Kefalonia is placed opposite the Patras bay, north of Zante, south of Lefkada and west of Ithaka. It covers an area of 773 square kilometers and has population around 35.801 people. Large part of the island is covered by the mountain range of ‘’Ainos’’ which has been characterized as a National Park, with the highest mountain picks being ‘’Megas Soros’’ (1628 m.), ‘’Agia Dynati’’ (1131 m.), ‘’Eymorfia’’ (1043 m.) and ‘’Kokkini Rachi’’ (1078 m.)

Ainos mountain range is famous worldwide for the existence of the unique ‘’Black fir of Kefalonia’’ and that’s why has the name of ‘’Monte Nero’’ (Black Mountain) and also from the packs of small sized wild horses of the race ‘’Equus Caballus’’.

The shores of Kefalonia form many bays and capes. Most famous bays are ‘’Sami’’, ‘’Myrtos’’, ‘’Lourdas’’, ‘’Atheras’’, ‘’Fiskardo’’, ‘’Livadi’’ and bay of Argostoli known also as ‘’Koutavos’’. Famous capes are ‘’Mounda’’, ‘’Kapros’’, ‘’Mytikas’’, ‘’Dafnoudi’’ and others.
Another interesting phenomenon of the island is the large number of caves that can be found almost everywhere on it, like the famous ‘’Melissani’’, ‘’Drogkarati’’, ‘’Zervati’’ and others.

The island is also famous for the large number of beautiful and awarded beaches worldwide, with crystal clear waters surrounded by rocks and trees. One of them is Myrtos Beach which has been voted 11 times as the best Greek beach.

⁂

Output word for word the part of the Kefalonia passage that opens with the words containing "Another interesting phenomenon" and closes with "famous ‘’Melissani’’, ‘’Drogkarati’’, ‘’Zervati’’ and others.". The listing that follows comes from a separate source and has no connection to the Kefalonia passage.

Study material:

⁂

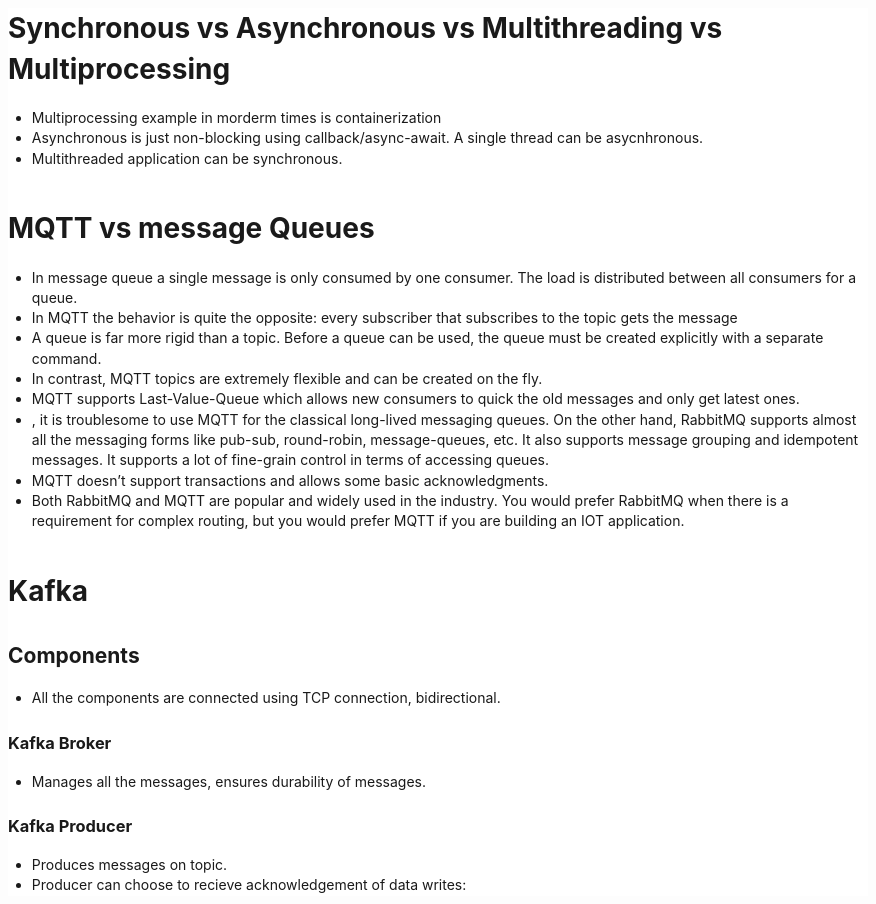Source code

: 
# Synchronous vs Asynchronous vs Multithreading vs Multiprocessing

- Multiprocessing example in morderm times is containerization
- Asynchronous is just non-blocking using callback/async-await. A single thread can be asycnhronous.
- Multithreaded application can be synchronous.


# MQTT vs message Queues
- In message queue a single message is only consumed by one consumer. The load is distributed between all consumers for a queue.
- In MQTT the behavior is quite the opposite: every subscriber that subscribes to the topic gets the message
- A queue is far more rigid than a topic. Before a queue can be used, the queue must be created explicitly with a separate command.
- In contrast, MQTT topics are extremely flexible and can be created on the fly.
- MQTT supports Last-Value-Queue which allows new consumers to quick the old messages and only get latest ones.
- , it is troublesome to use MQTT for the classical long-lived messaging queues. On the other hand, RabbitMQ supports almost all the messaging forms like pub-sub, round-robin, message-queues, etc. It also supports message grouping and idempotent messages. It supports a lot of fine-grain control in terms of accessing queues. 
- MQTT doesn’t support transactions and allows some basic acknowledgments.
- Both RabbitMQ and MQTT are popular and widely used in the industry. You would prefer RabbitMQ when there is a requirement for complex routing, but you would prefer MQTT if you are building an IOT application. 

# Kafka

## Components
- All the components are connected using TCP connection, bidirectional.
### Kafka Broker
- Manages all the messages, ensures durability of messages.
### Kafka Producer
- Produces messages on topic.
- Producer can choose to recieve acknowledgement of data writes:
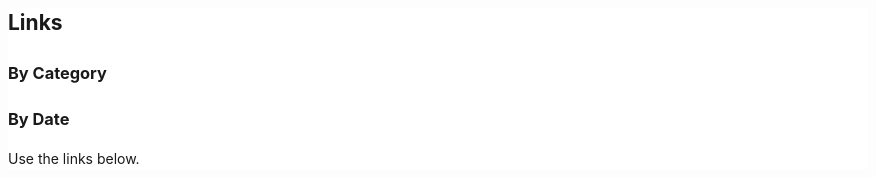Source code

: ## Links

[<Badge type="tip" text="Go to Practice"/>](/en/practice/prob/20240909)

### By Category

[<Badge type="tip" text="<--"/>](/en/learning/prob/20240907)
[<Badge type="tip" text="Calendar"/>](/en/learning/calendar/202409)
[<Badge type="info" text="-->"/>](/en/learning/prob/20240909#links)

### By Date

Use the links below.
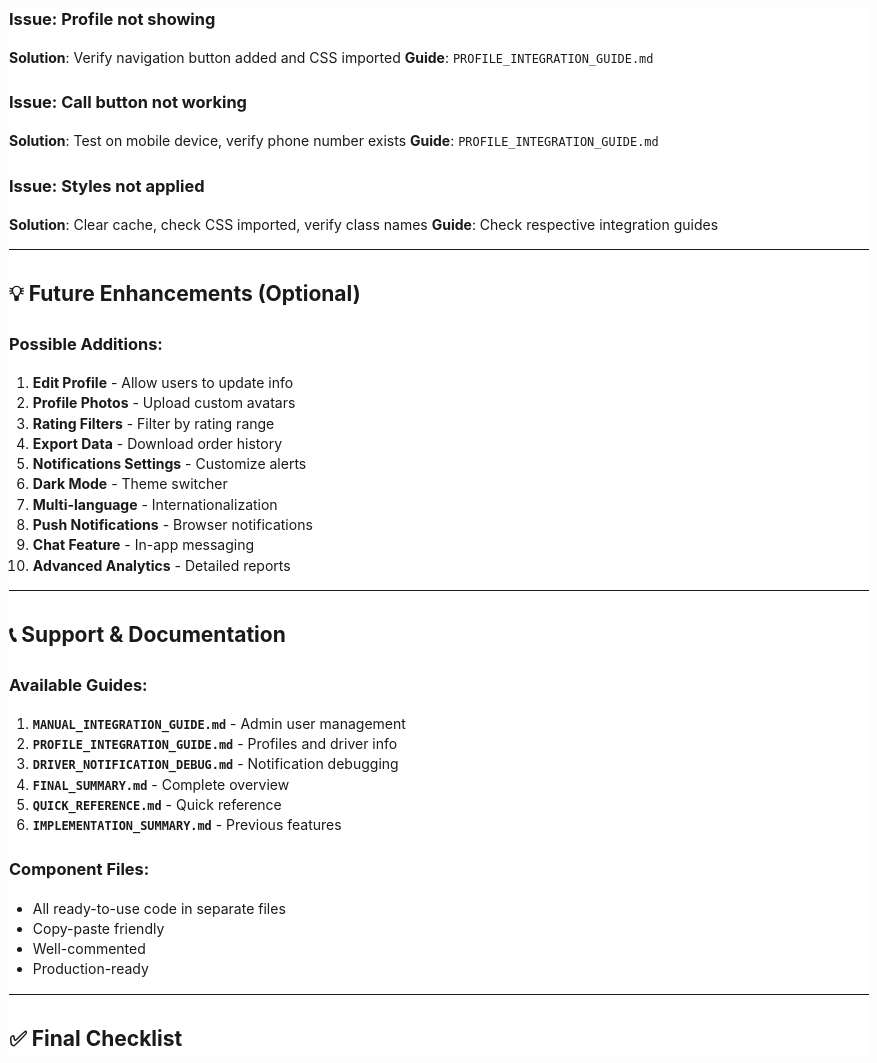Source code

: ### Issue: Profile not showing
**Solution**: Verify navigation button added and CSS imported
**Guide**: `PROFILE_INTEGRATION_GUIDE.md`

### Issue: Call button not working
**Solution**: Test on mobile device, verify phone number exists
**Guide**: `PROFILE_INTEGRATION_GUIDE.md`

### Issue: Styles not applied
**Solution**: Clear cache, check CSS imported, verify class names
**Guide**: Check respective integration guides

---

## 💡 Future Enhancements (Optional)

### Possible Additions:
1. **Edit Profile** - Allow users to update info
2. **Profile Photos** - Upload custom avatars
3. **Rating Filters** - Filter by rating range
4. **Export Data** - Download order history
5. **Notifications Settings** - Customize alerts
6. **Dark Mode** - Theme switcher
7. **Multi-language** - Internationalization
8. **Push Notifications** - Browser notifications
9. **Chat Feature** - In-app messaging
10. **Advanced Analytics** - Detailed reports

---

## 📞 Support & Documentation

### Available Guides:
1. **`MANUAL_INTEGRATION_GUIDE.md`** - Admin user management
2. **`PROFILE_INTEGRATION_GUIDE.md`** - Profiles and driver info
3. **`DRIVER_NOTIFICATION_DEBUG.md`** - Notification debugging
4. **`FINAL_SUMMARY.md`** - Complete overview
5. **`QUICK_REFERENCE.md`** - Quick reference
6. **`IMPLEMENTATION_SUMMARY.md`** - Previous features

### Component Files:
- All ready-to-use code in separate files
- Copy-paste friendly
- Well-commented
- Production-ready

---

## ✅ Final Checklist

⁂

Exercise response:
Another interesting phenomenon of the island is the large number of caves that can be found almost everywhere on it, like the famous ‘’Melissani’’, ‘’Drogkarati’’, ‘’Zervati’’ and others.